DigitalOcean intends to allocate the net proceeds from the offering to several strategic priorities. A portion of the funds will cover the cost of capped call transactions designed to mitigate potential dilution upon conversion of the notes. The remainder will be used, alongside existing cash reserves and up to $500 million in term loans from its credit facility, to repurchase a portion of its existing 0.00% convertible senior notes due 2026 (the “2026 notes”). If the initial purchasers exercise their option to purchase additional notes, any extra proceeds will be directed toward additional capped call transactions and general corporate purposes, such as working capital, operating expenses, and capital expenditures.
To manage potential dilution, DigitalOcean plans to enter into privately negotiated capped call transactions with one or more financial institutions. These agreements will cover a number of shares equivalent to those underlying the notes, subject to customary adjustments. The capped call transactions are expected to reduce dilution to common stockholders or offset excess cash payments in the event of note conversions, up to a predetermined cap. If additional notes are issued, DigitalOcean will extend the capped call transactions accordingly.
In connection with establishing their initial hedges for the capped call transactions, counterparties or their affiliates may engage in derivative transactions or purchase shares of DigitalOcean’s common stock concurrently with or shortly after the pricing of the notes. This activity could influence the market price of the company’s stock or the notes. Additionally, counterparties may adjust their hedge positions through further derivative transactions or by buying or selling shares of DigitalOcean’s stock in secondary markets. Such actions could impact the market price of the stock or notes, potentially affecting note conversion terms and outcomes.
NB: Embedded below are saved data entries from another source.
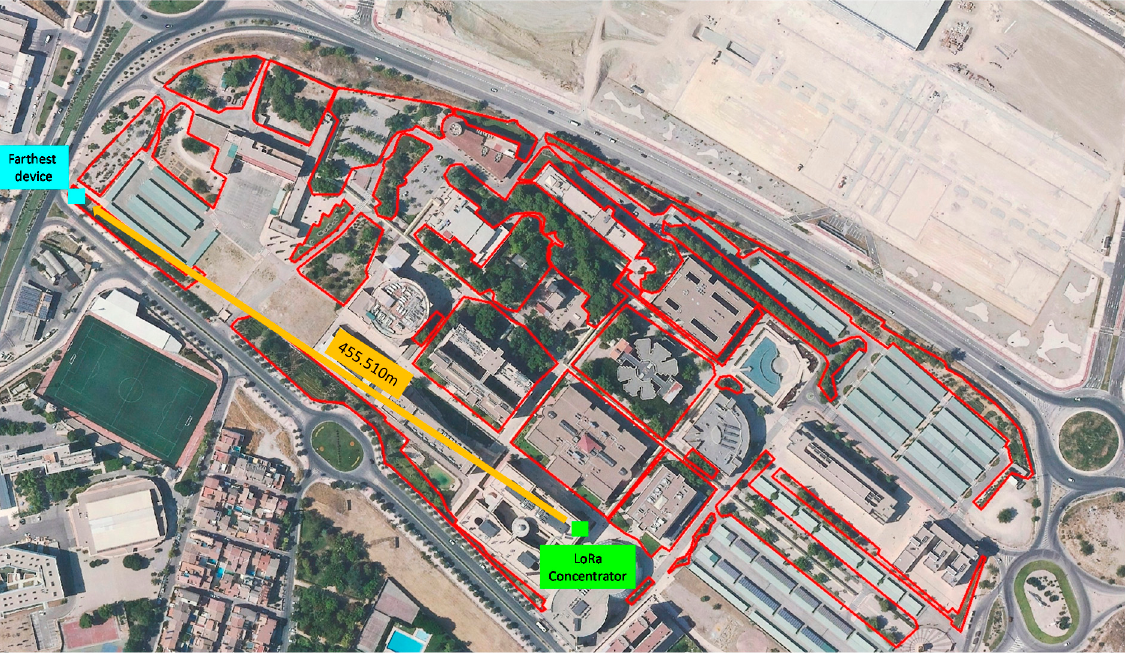
Figure 19. Distribution of irrigation zones on the campus.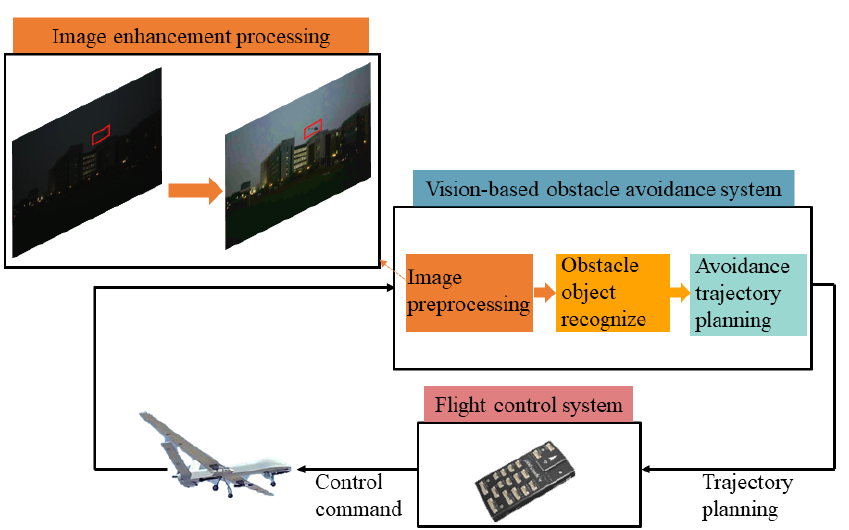
Figure 1. Constructure of vision-based obstacle perception and avoidance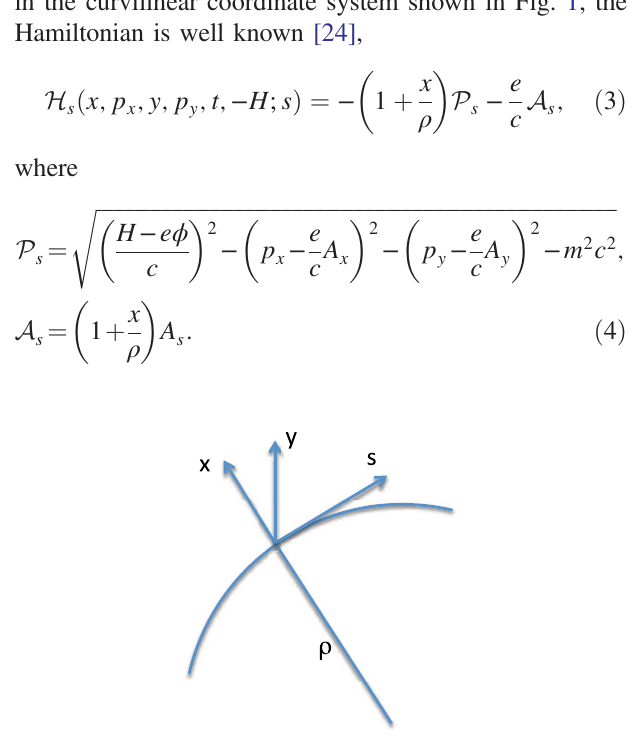
FIG. 1. The curvilinear coordinate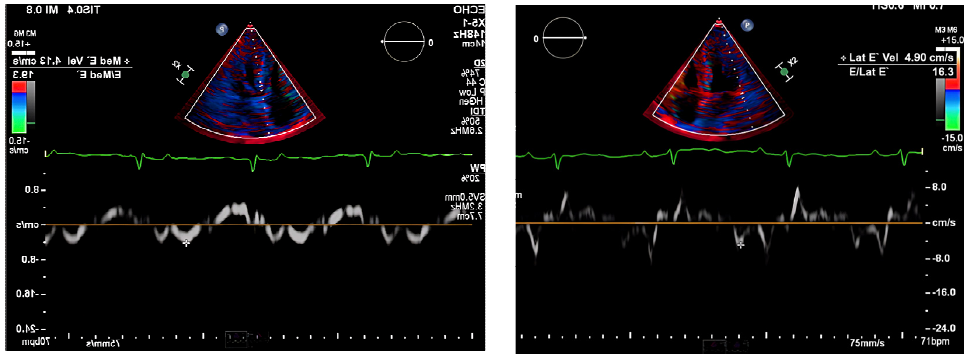
(cid:48) ratio and low mitral annulus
DigitalOcean also plans to repurchase a portion of its 2026 notes through privately negotiated transactions, using proceeds from the offering, cash on hand, and term loans. The repurchase terms will vary based on market conditions and other factors. Holders of the 2026 notes who have hedged their equity risk may unwind these positions by purchasing shares or entering into derivative transactions, which could influence the stock’s market price.
Concurrently with the offering, DigitalOcean intends to adopt a new stock repurchase program authorizing the buyback of up to $100 million of its common stock. Repurchases will occur opportunistically, either on the open market or through negotiated transactions, and may utilize methods such as open market purchases or a 10b5-1 plan. The program is set to expire on July 31, 2027, and is subject to market conditions and regulatory requirements.
It is important to note that the notes and any shares issuable upon conversion have not been registered under the Securities Act or state securities laws. As such, they cannot be offered or sold in the United States without registration or an applicable exemption. This announcement does not constitute an offer to sell or a solicitation to buy any securities, nor shall there be any sale in jurisdictions where such an offer, solicitation, or sale would be unlawful prior to registration or qualification under applicable securities laws.
Through this proposed offering, DigitalOcean aims to strengthen its financial position, optimize its capital structure, and create long-term value for shareholders. By addressing the maturity of its 2026 notes and implementing measures to minimize dilution, the company is positioning itself for sustained growth and operational flexibility in an increasingly competitive market.
About DigitalOcean
DigitalOcean is the simplest scalable cloud platform that democratizes cloud and AI for digital native enterprises around the world. Our mission is to simplify cloud computing and AI to allow builders to spend more time creating software that changes the world. More than 600,000 customers trust DigitalOcean to deliver the cloud, AI, and ML infrastructure they need to build and scale their organizations.